[Opening RECORDS FOR THIS TASK section]
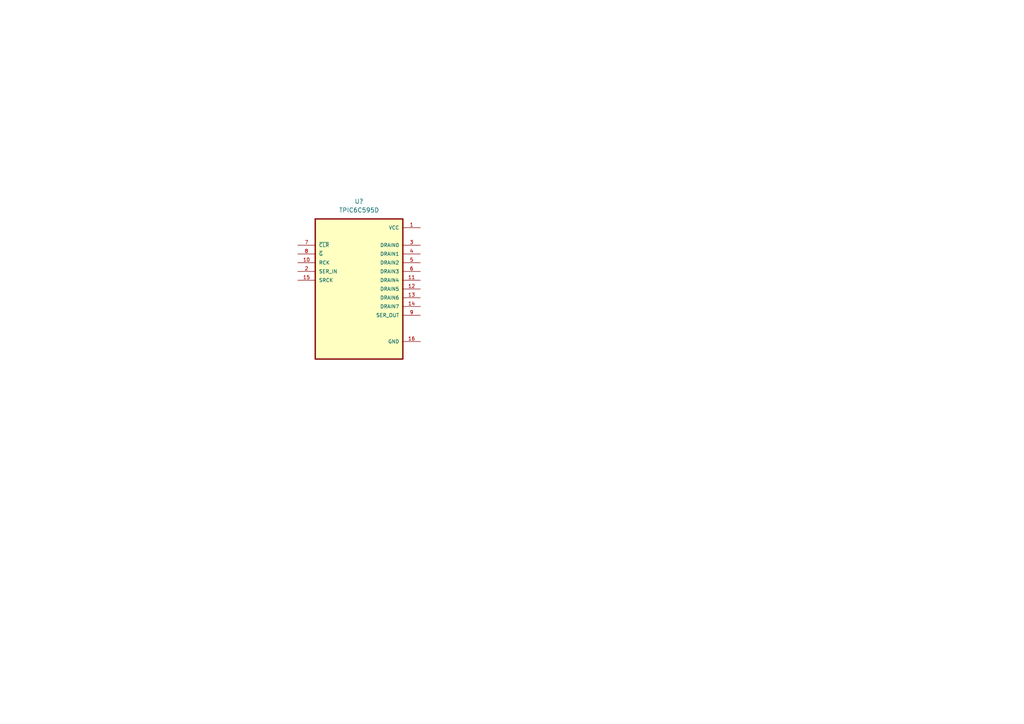
<source format=kicad_sch>
(kicad_sch (version 20211123) (generator eeschema)

  (uuid ed110e0f-474f-4413-a4a1-a47a0b6a53a8)

  (paper "A4")

  


  (symbol (lib_id "TPIC6C595D:TPIC6C595D") (at 104.14 83.82 0) (unit 1)
    (in_bom yes) (on_board yes) (fields_autoplaced)
    (uuid 70c969e1-6b27-47e9-8fe1-3830dacc7f6c)
    (property "Reference" "U?" (id 0) (at 104.14 58.42 0))
    (property "Value" "TPIC6C595D" (id 1) (at 104.14 60.96 0))
    (property "Footprint" "SnapEDA Library:SOIC127P600X175-16N" (id 2) (at 104.14 83.82 0)
      (effects (font (size 1.27 1.27)) (justify left bottom) hide)
    )
    (property "Datasheet" "" (id 3) (at 104.14 83.82 0)
      (effects (font (size 1.27 1.27)) (justify left bottom) hide)
    )
    (pin "1" (uuid d64ae26d-930d-4927-8f3f-e4ff2115469f))
    (pin "10" (uuid 127ba419-8d89-4a9c-8a88-2c774e95db80))
    (pin "11" (uuid 812f3df4-b384-466e-81bf-2f4b07052c80))
    (pin "12" (uuid 72c9458f-ae65-491f-bc5b-e9775f50cde1))
    (pin "13" (uuid 8b6ca9e1-c2bb-4c38-b33f-f7f963e832be))
    (pin "14" (uuid 661f0db0-eae3-41a2-81b8-d08358705a48))
    (pin "15" (uuid 2b2bffa1-9426-48d9-a417-cbab320a74be))
    (pin "16" (uuid 37d92b30-4ffc-4b7e-895f-1245f805d7cf))
    (pin "2" (uuid 03ae77b3-3ec0-4dc1-b3ea-5d9450c58e80))
    (pin "3" (uuid c456f061-62f1-4033-acbe-582b74afb307))
    (pin "4" (uuid 904f4b9a-344d-4615-9d49-e3f7e90c7661))
    (pin "5" (uuid 2af98cdb-2279-497a-86a6-91bfe662d32d))
    (pin "6" (uuid 4dab8f2e-02f0-44f0-b46e-2fa10c3d9e2d))
    (pin "7" (uuid 985cb475-8ccc-4a6d-8ed5-be342cb90e58))
    (pin "8" (uuid 218b27a0-65d2-40e9-9815-59f83ea90d35))
    (pin "9" (uuid 75aafcf2-53ae-4124-95de-a8d8a748b992))
  )

  (sheet_instances
    (path "/" (page "1"))
  )

  (symbol_instances
    (path "/70c969e1-6b27-47e9-8fe1-3830dacc7f6c"
      (reference "U?") (unit 1) (value "TPIC6C595D") (footprint "SnapEDA Library:SOIC127P600X175-16N")
    )
  )
)

</source>
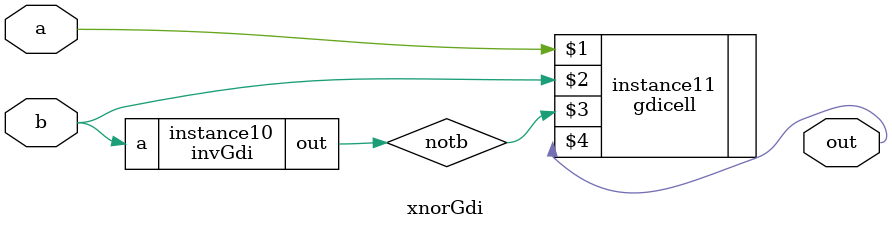
<source format=v>
`include "gdiCell.v"

module andGdi(a, b, out);
  input a, b;
  output out;
  gdicell instance1(a, b, 0, out);
endmodule

module orGdi(a, b, out);
  input a, b;
  output out;
  gdicell instance2(a, 1, b, out);
endmodule

module invGdi(a, out);
  input a;
  output out;
  gdicell instance3(a, 0, 1, out);
endmodule

module nandGdi(a, b, out);
  input a, b;
  output out;
  wire w;
  andGdi instance4(a, b, w);
  invGdi instance5(w, out);
endmodule

module norGdi(a, b, out);
  input a, b;
  output out;
  wire w;
  orGdi instance6(a, b, w);
  invGdi instance7(w, out);
endmodule

module xorGdi(a, b, out);
  input a, b;
  output out;
  wire notb;
  invGdi instance8(b, notb);
  gdicell instance9(a, notb, b, out);
endmodule

module xnorGdi(a, b, out);
  input a, b;
  output out;
  wire notb;
  invGdi instance10(b, notb);
  gdicell instance11(a, b, notb, out);
endmodule
</source>
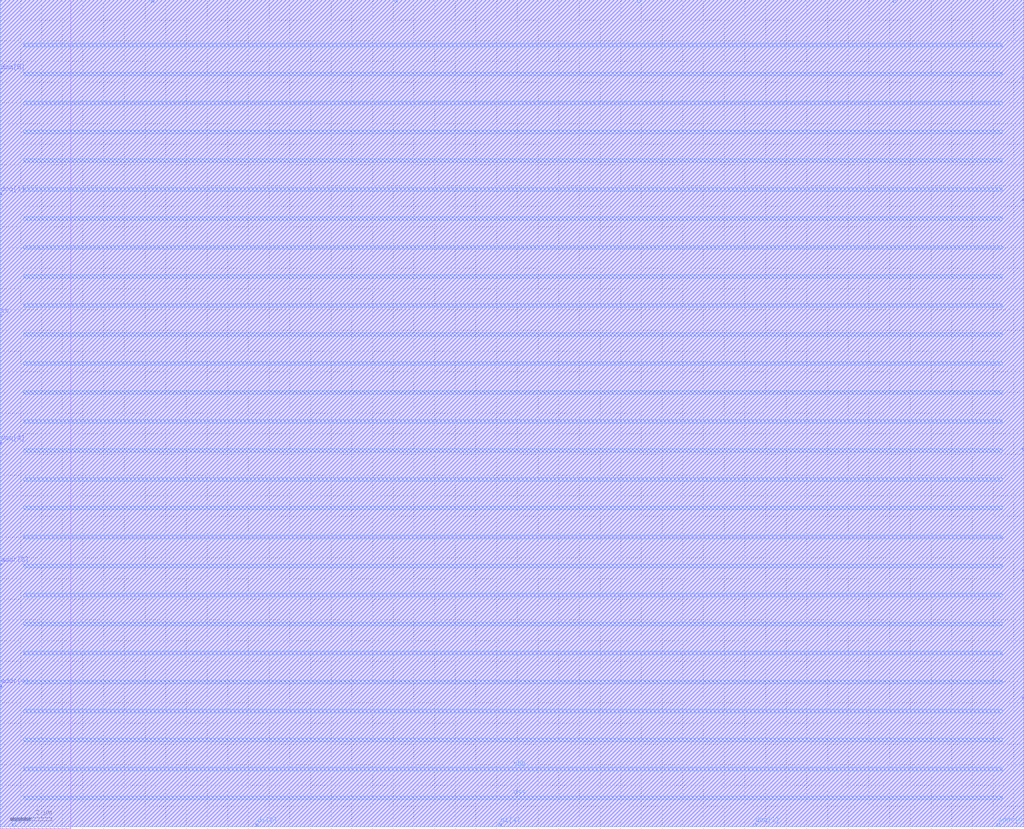
<source format=lef>
VERSION 5.8 ;
BUSBITCHARS "[]" ;
DIVIDERCHAR "/" ;
UNITS
    DATABASE MICRONS 2000 ;
END UNITS

MACRO macro_6x6
  FOREIGN macro_6x6 0 0 ;
  CLASS BLOCK ;
  SIZE 49.49 BY 39.995 ;
  PIN VSS
    USE GROUND ;
    DIRECTION INOUT ;
    PORT
      LAYER metal4 ;
        RECT  1.14 37.715 48.45 37.885 ;
        RECT  1.14 34.915 48.45 35.085 ;
        RECT  1.14 32.115 48.45 32.285 ;
        RECT  1.14 29.315 48.45 29.485 ;
        RECT  1.14 26.515 48.45 26.685 ;
        RECT  1.14 23.715 48.45 23.885 ;
        RECT  1.14 20.915 48.45 21.085 ;
        RECT  1.14 18.115 48.45 18.285 ;
        RECT  1.14 15.315 48.45 15.485 ;
        RECT  1.14 12.515 48.45 12.685 ;
        RECT  1.14 9.715 48.45 9.885 ;
        RECT  1.14 6.915 48.45 7.085 ;
        RECT  1.14 4.115 48.45 4.285 ;
        RECT  1.14 1.315 48.45 1.485 ;
    END
  END VSS
  PIN VDD
    USE POWER ;
    DIRECTION INOUT ;
    PORT
      LAYER metal4 ;
        RECT  1.14 36.315 48.45 36.485 ;
        RECT  1.14 33.515 48.45 33.685 ;
        RECT  1.14 30.715 48.45 30.885 ;
        RECT  1.14 27.915 48.45 28.085 ;
        RECT  1.14 25.115 48.45 25.285 ;
        RECT  1.14 22.315 48.45 22.485 ;
        RECT  1.14 19.515 48.45 19.685 ;
        RECT  1.14 16.715 48.45 16.885 ;
        RECT  1.14 13.915 48.45 14.085 ;
        RECT  1.14 11.115 48.45 11.285 ;
        RECT  1.14 8.315 48.45 8.485 ;
        RECT  1.14 5.515 48.45 5.685 ;
        RECT  1.14 2.715 48.45 2.885 ;
    END
  END VDD
  PIN addr[0]
    DIRECTION INPUT ;
    USE SIGNAL ;
    PORT
      LAYER metal4 ;
        RECT  48.185 0 48.325 0.14 ;
    END
  END addr[0]
  PIN addr[1]
    DIRECTION INPUT ;
    USE SIGNAL ;
    PORT
      LAYER metal3 ;
        RECT  49.42 36.155 49.49 36.225 ;
    END
  END addr[1]
  PIN addr[2]
    DIRECTION INPUT ;
    USE SIGNAL ;
    PORT
      LAYER metal4 ;
        RECT  43.145 39.855 43.285 39.995 ;
    END
  END addr[2]
  PIN addr[3]
    DIRECTION INPUT ;
    USE SIGNAL ;
    PORT
      LAYER metal4 ;
        RECT  19.065 39.855 19.205 39.995 ;
    END
  END addr[3]
  PIN addr[4]
    DIRECTION INPUT ;
    USE SIGNAL ;
    PORT
      LAYER metal3 ;
        RECT  0 6.755 0.07 6.825 ;
    END
  END addr[4]
  PIN addr[5]
    DIRECTION INPUT ;
    USE SIGNAL ;
    PORT
      LAYER metal3 ;
        RECT  0 12.635 0.07 12.705 ;
    END
  END addr[5]
  PIN clk
    DIRECTION INPUT ;
    USE SIGNAL ;
    PORT
      LAYER metal3 ;
        RECT  49.42 12.355 49.49 12.425 ;
    END
  END clk
  PIN cs
    DIRECTION INPUT ;
    USE SIGNAL ;
    PORT
      LAYER metal3 ;
        RECT  0 24.675 0.07 24.745 ;
    END
  END cs
  PIN di[0]
    DIRECTION INPUT ;
    USE SIGNAL ;
    PORT
      LAYER metal3 ;
        RECT  49.42 30.275 49.49 30.345 ;
    END
  END di[0]
  PIN di[1]
    DIRECTION INPUT ;
    USE SIGNAL ;
    PORT
      LAYER metal4 ;
        RECT  0.585 0 0.725 0.14 ;
    END
  END di[1]
  PIN di[2]
    DIRECTION INPUT ;
    USE SIGNAL ;
    PORT
      LAYER metal4 ;
        RECT  12.345 0 12.485 0.14 ;
    END
  END di[2]
  PIN di[3]
    DIRECTION INPUT ;
    USE SIGNAL ;
    PORT
      LAYER metal3 ;
        RECT  49.42 6.195 49.49 6.265 ;
    END
  END di[3]
  PIN di[4]
    DIRECTION INPUT ;
    USE SIGNAL ;
    PORT
      LAYER metal4 ;
        RECT  24.105 0 24.245 0.14 ;
    END
  END di[4]
  PIN di[5]
    DIRECTION INPUT ;
    USE SIGNAL ;
    PORT
      LAYER metal4 ;
        RECT  7.305 39.855 7.445 39.995 ;
    END
  END di[5]
  PIN doq[0]
    DIRECTION OUTPUT ;
    USE SIGNAL ;
    PORT
      LAYER metal3 ;
        RECT  49.42 24.115 49.49 24.185 ;
    END
  END doq[0]
  PIN doq[1]
    DIRECTION OUTPUT ;
    USE SIGNAL ;
    PORT
      LAYER metal3 ;
        RECT  0 30.555 0.07 30.625 ;
    END
  END doq[1]
  PIN doq[2]
    DIRECTION OUTPUT ;
    USE SIGNAL ;
    PORT
      LAYER metal4 ;
        RECT  30.825 39.855 30.965 39.995 ;
    END
  END doq[2]
  PIN doq[3]
    DIRECTION OUTPUT ;
    USE SIGNAL ;
    PORT
      LAYER metal4 ;
        RECT  36.425 0 36.565 0.14 ;
    END
  END doq[3]
  PIN doq[4]
    DIRECTION OUTPUT ;
    USE SIGNAL ;
    PORT
      LAYER metal3 ;
        RECT  0 18.515 0.07 18.585 ;
    END
  END doq[4]
  PIN doq[5]
    DIRECTION OUTPUT ;
    USE SIGNAL ;
    PORT
      LAYER metal3 ;
        RECT  0 36.435 0.07 36.505 ;
    END
  END doq[5]
  PIN we
    DIRECTION INPUT ;
    USE SIGNAL ;
    PORT
      LAYER metal3 ;
        RECT  49.42 18.235 49.49 18.305 ;
    END
  END we
  OBS
    LAYER metal1 ;
     RECT  0 -0.085 3.42 39.995 ;
     RECT  3.42 0 49.49 39.995 ;
    LAYER metal2 ;
     RECT  0 0 49.49 39.995 ;
    LAYER metal3 ;
     RECT  0 0 49.49 39.995 ;
    LAYER metal4 ;
     RECT  0 0 49.49 39.995 ;
  END
END macro_6x6
END LIBRARY

</source>
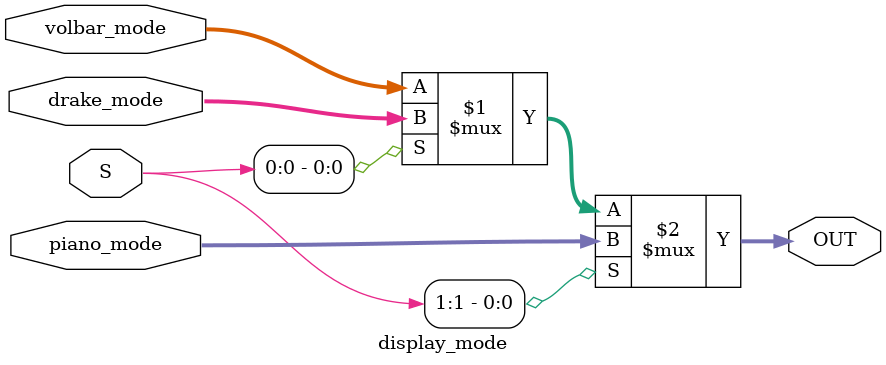
<source format=v>
`timescale 1ns / 1ps

module display_mode(
    input [15:0] volbar_mode,
    input [15:0] drake_mode,
    input [15:0] piano_mode,
    input [1:0] S,
    output [15:0] OUT
    );
    
    assign OUT = (S[1] ? piano_mode : (S[0] ? drake_mode : volbar_mode));
    
endmodule

</source>
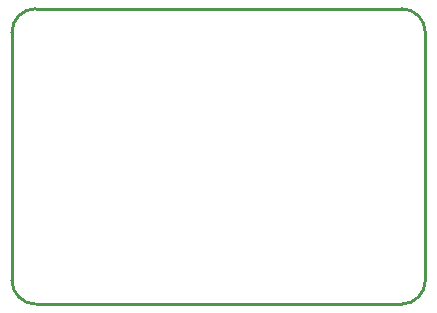
<source format=gko>
G04 Layer: BoardOutline*
G04 EasyEDA v6.4.25, 2021-11-17T17:00:31+08:00*
G04 7b095086feb547ebadca5fbbb004fff0,8eccfb12f3aa458fbbe36a5a93572a72,10*
G04 Gerber Generator version 0.2*
G04 Scale: 100 percent, Rotated: No, Reflected: No *
G04 Dimensions in millimeters *
G04 leading zeros omitted , absolute positions ,4 integer and 5 decimal *
%FSLAX45Y45*%
%MOMM*%

%ADD10C,0.2540*%
D10*
X0Y-2300000D02*
G01*
X0Y-199999D01*
X3300001Y-2500000D02*
G01*
X199999Y-2500000D01*
X3500000Y-199999D02*
G01*
X3500000Y-2300000D01*
X199999Y0D02*
G01*
X3300001Y0D01*
G75*
G01*
X3300001Y0D02*
G02*
X3500001Y-200000I0J-200000D01*
G75*
G01*
X3500001Y-2300000D02*
G02*
X3300001Y-2500000I-200000J0D01*
G75*
G01*
X200000Y-2500000D02*
G02*
X0Y-2300000I0J200000D01*
G75*
G01*
X0Y-200000D02*
G02*
X200000Y0I200000J0D01*

%LPD*%
M02*

</source>
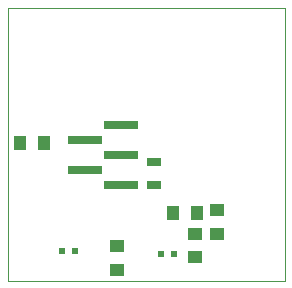
<source format=gbp>
G04 #@! TF.FileFunction,Paste,Bot*
%FSLAX46Y46*%
G04 Gerber Fmt 4.6, Leading zero omitted, Abs format (unit mm)*
G04 Created by KiCad (PCBNEW 4.0.7) date 01/17/18 14:56:10*
%MOMM*%
%LPD*%
G01*
G04 APERTURE LIST*
%ADD10C,0.152400*%
%ADD11C,0.100000*%
%ADD12R,3.000000X0.650000*%
%ADD13R,1.250000X1.000000*%
%ADD14R,0.600000X0.500000*%
%ADD15R,1.000000X1.250000*%
%ADD16R,1.300000X0.700000*%
G04 APERTURE END LIST*
D10*
D11*
X37100000Y-36800000D02*
X37000000Y-36800000D01*
X37100000Y-13700000D02*
X37100000Y-36800000D01*
X36700000Y-13700000D02*
X37100000Y-13700000D01*
X35900000Y-13700000D02*
X36700000Y-13700000D01*
X13600000Y-13700000D02*
X35900000Y-13700000D01*
X13600000Y-36800000D02*
X13600000Y-13700000D01*
X37000000Y-36800000D02*
X13600000Y-36800000D01*
D12*
X23170000Y-23650000D03*
X23170000Y-26190000D03*
X23170000Y-28730000D03*
X20170000Y-24920000D03*
X20170000Y-27460000D03*
D13*
X29480000Y-34820000D03*
X29480000Y-32820000D03*
D14*
X18170000Y-34260000D03*
X19270000Y-34260000D03*
X26590000Y-34530000D03*
X27690000Y-34530000D03*
D13*
X22850000Y-35900000D03*
X22850000Y-33900000D03*
D15*
X14670000Y-25120000D03*
X16670000Y-25120000D03*
D13*
X31340000Y-32850000D03*
X31340000Y-30850000D03*
D16*
X26030000Y-26780000D03*
X26030000Y-28680000D03*
D15*
X29620000Y-31100000D03*
X27620000Y-31100000D03*
M02*

</source>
[Closing RECORDS FOR THIS TASK section]
Please work out how many lines of the data include the string "APERTURE" and reply with the number alone.

*WRITTEN SOLUTION*
2